Etape Ketiga Vuelta Dihentikan Akibat Badai Es
Etape Ketiga Vuelta Dihentikan Akibat Badai Es

Paris | EGINDO.co – Badai hujan es yang sangat deras di wilayah Pyrenees, Prancis, memaksa pembatalan etape ketiga Vuelta a Espana pada hari Senin.

Saat balapan menyisakan 15 km (9,32 mil) dari rute sepanjang 174 km yang membentang dari Gruissan ke Font-Romeu, langit mendadak gelap ketika rombongan pembalap (*peloton*) mendekati puncak Col de Mont-Louis; butiran es berukuran besar mulai menghantam aspal dan menerpa para pembalap.

Mats Wenzel (Kern Pharma) dan Lorenzo Fortunato (XDS Astana) saat itu unggul 25 detik di depan rombongan utama ketika cuaca buruk mengacaukan jalannya lomba, dan pemimpin klasemen sekaligus pembalap favorit, Tadej Pogacar, terlihat memberi isyarat kepada rombongan untuk menepi dan keluar dari lintasan.

Para pembalap yang tampak kewalahan dan basah kuyup kemudian terlihat turun dari sepeda mereka dan bergegas masuk ke sebuah hotel untuk mencari perlindungan.

Tak lama kemudian, penyelenggara lomba ASO mengumumkan bahwa etape tersebut tidak akan dilanjutkan, meninggalkan para penggemar dengan rasa kecewa di garis finis yang telah tertutup lapisan es tebal.

Pogacar asal Slovenia (UAE Emirates-XRG) tetap mempertahankan keunggulan keseluruhan dengan selisih sembilan detik atas Wout van Aert dari Belgia (Visma-Lease a Bike), sementara Matt Brennan dari Inggris tertinggal 10 detik di posisi berikutnya.
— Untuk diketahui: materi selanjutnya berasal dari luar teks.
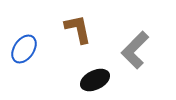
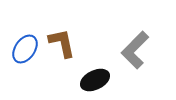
brown L-shape: moved 16 px left, 14 px down
blue ellipse: moved 1 px right
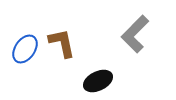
gray L-shape: moved 16 px up
black ellipse: moved 3 px right, 1 px down
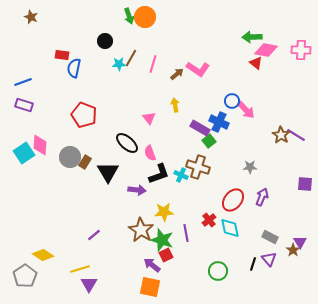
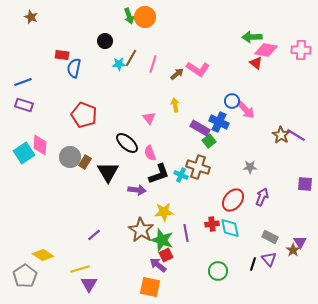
red cross at (209, 220): moved 3 px right, 4 px down; rotated 32 degrees clockwise
purple arrow at (152, 265): moved 6 px right
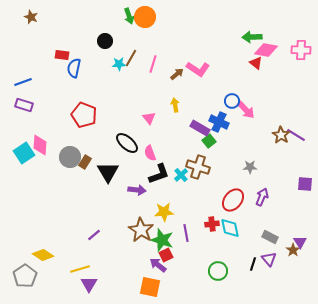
cyan cross at (181, 175): rotated 24 degrees clockwise
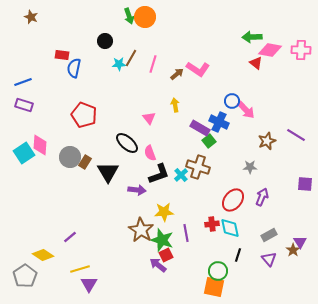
pink diamond at (266, 50): moved 4 px right
brown star at (281, 135): moved 14 px left, 6 px down; rotated 18 degrees clockwise
purple line at (94, 235): moved 24 px left, 2 px down
gray rectangle at (270, 237): moved 1 px left, 2 px up; rotated 56 degrees counterclockwise
black line at (253, 264): moved 15 px left, 9 px up
orange square at (150, 287): moved 64 px right
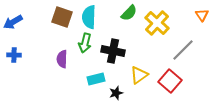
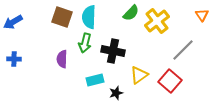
green semicircle: moved 2 px right
yellow cross: moved 2 px up; rotated 10 degrees clockwise
blue cross: moved 4 px down
cyan rectangle: moved 1 px left, 1 px down
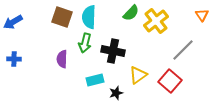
yellow cross: moved 1 px left
yellow triangle: moved 1 px left
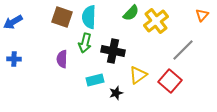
orange triangle: rotated 16 degrees clockwise
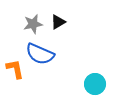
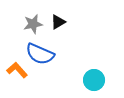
orange L-shape: moved 2 px right, 1 px down; rotated 30 degrees counterclockwise
cyan circle: moved 1 px left, 4 px up
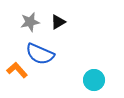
gray star: moved 3 px left, 2 px up
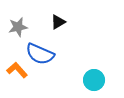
gray star: moved 12 px left, 5 px down
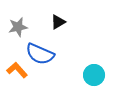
cyan circle: moved 5 px up
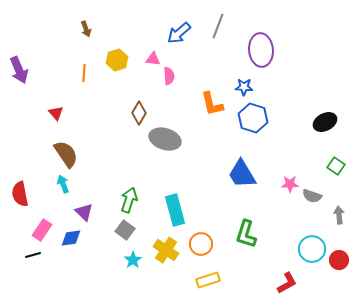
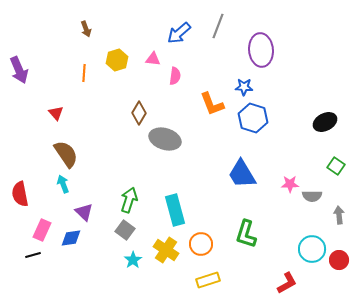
pink semicircle: moved 6 px right; rotated 12 degrees clockwise
orange L-shape: rotated 8 degrees counterclockwise
gray semicircle: rotated 18 degrees counterclockwise
pink rectangle: rotated 10 degrees counterclockwise
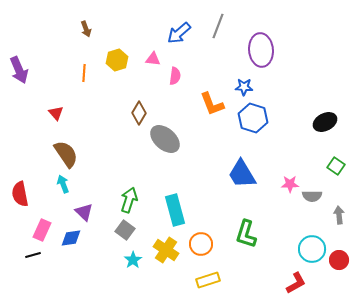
gray ellipse: rotated 24 degrees clockwise
red L-shape: moved 9 px right
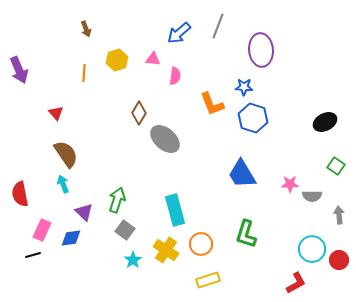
green arrow: moved 12 px left
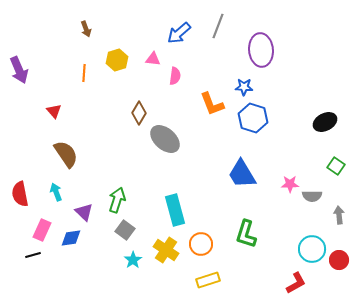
red triangle: moved 2 px left, 2 px up
cyan arrow: moved 7 px left, 8 px down
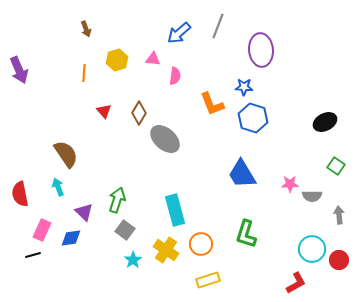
red triangle: moved 50 px right
cyan arrow: moved 2 px right, 5 px up
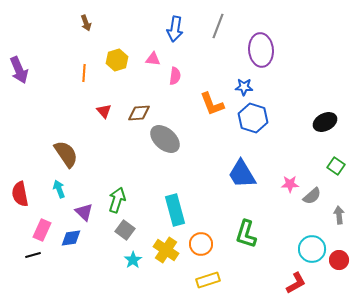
brown arrow: moved 6 px up
blue arrow: moved 4 px left, 4 px up; rotated 40 degrees counterclockwise
brown diamond: rotated 55 degrees clockwise
cyan arrow: moved 1 px right, 2 px down
gray semicircle: rotated 42 degrees counterclockwise
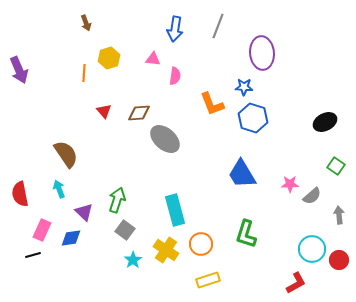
purple ellipse: moved 1 px right, 3 px down
yellow hexagon: moved 8 px left, 2 px up
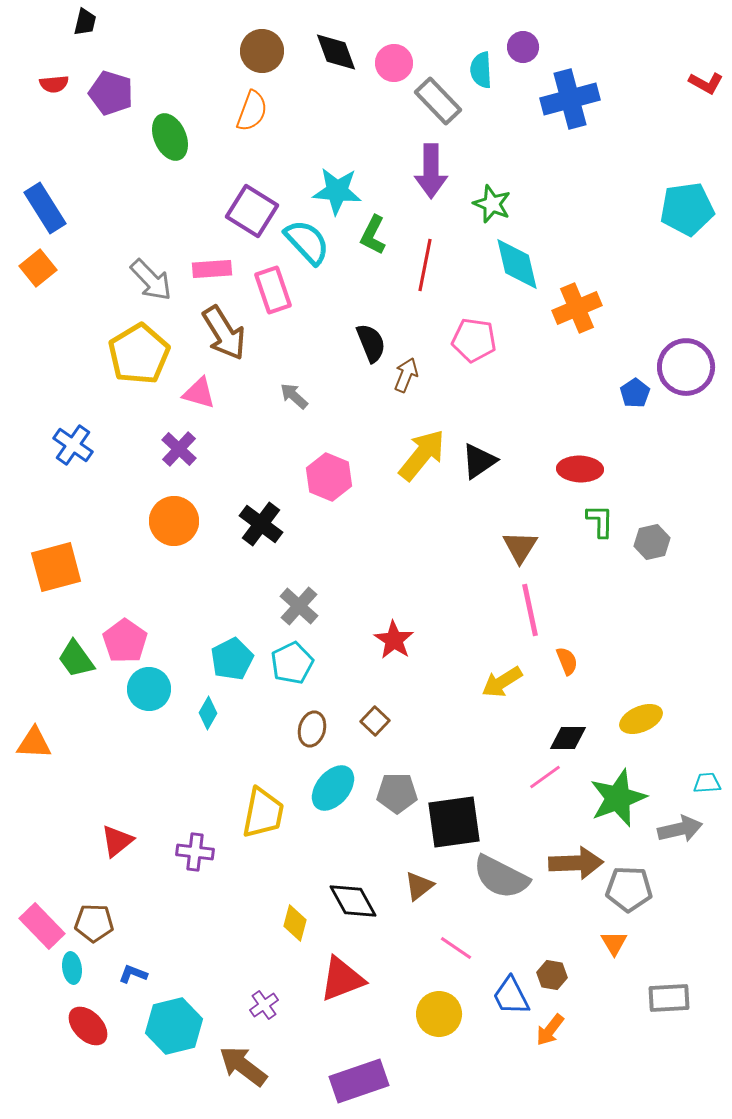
Sebelumnya, cuaca terasa hangat dan cerah di jalur datar menuju tanjakan finis pegunungan tanpa ada tanda-tanda kekacauan yang akan terjadi, sementara sebuah kelompok pelarian yang terdiri dari lima pembalap memimpin di depan.

Pogacar, yang berambisi melengkapi koleksi gelar Grand Tour-nya dengan memenangkan Vuelta untuk pertama kalinya, senantiasa berada di barisan depan rombongan utama sementara timnya mengatur ritme balapan.

Sayangnya, upaya yang dinanti-nantikan untuk meraih kemenangan etape tersebut harus kandas akibat cuaca buruk, yang berujung pada akhir balapan yang antiklimaks.

Namun, ia akan kembali memiliki kesempatan untuk membuktikan keunggulannya pada hari Selasa, saat etape keempat menyuguhkan tiga tanjakan kategori satu dalam rute yang dimulai dan berakhir di Andorra la Vella.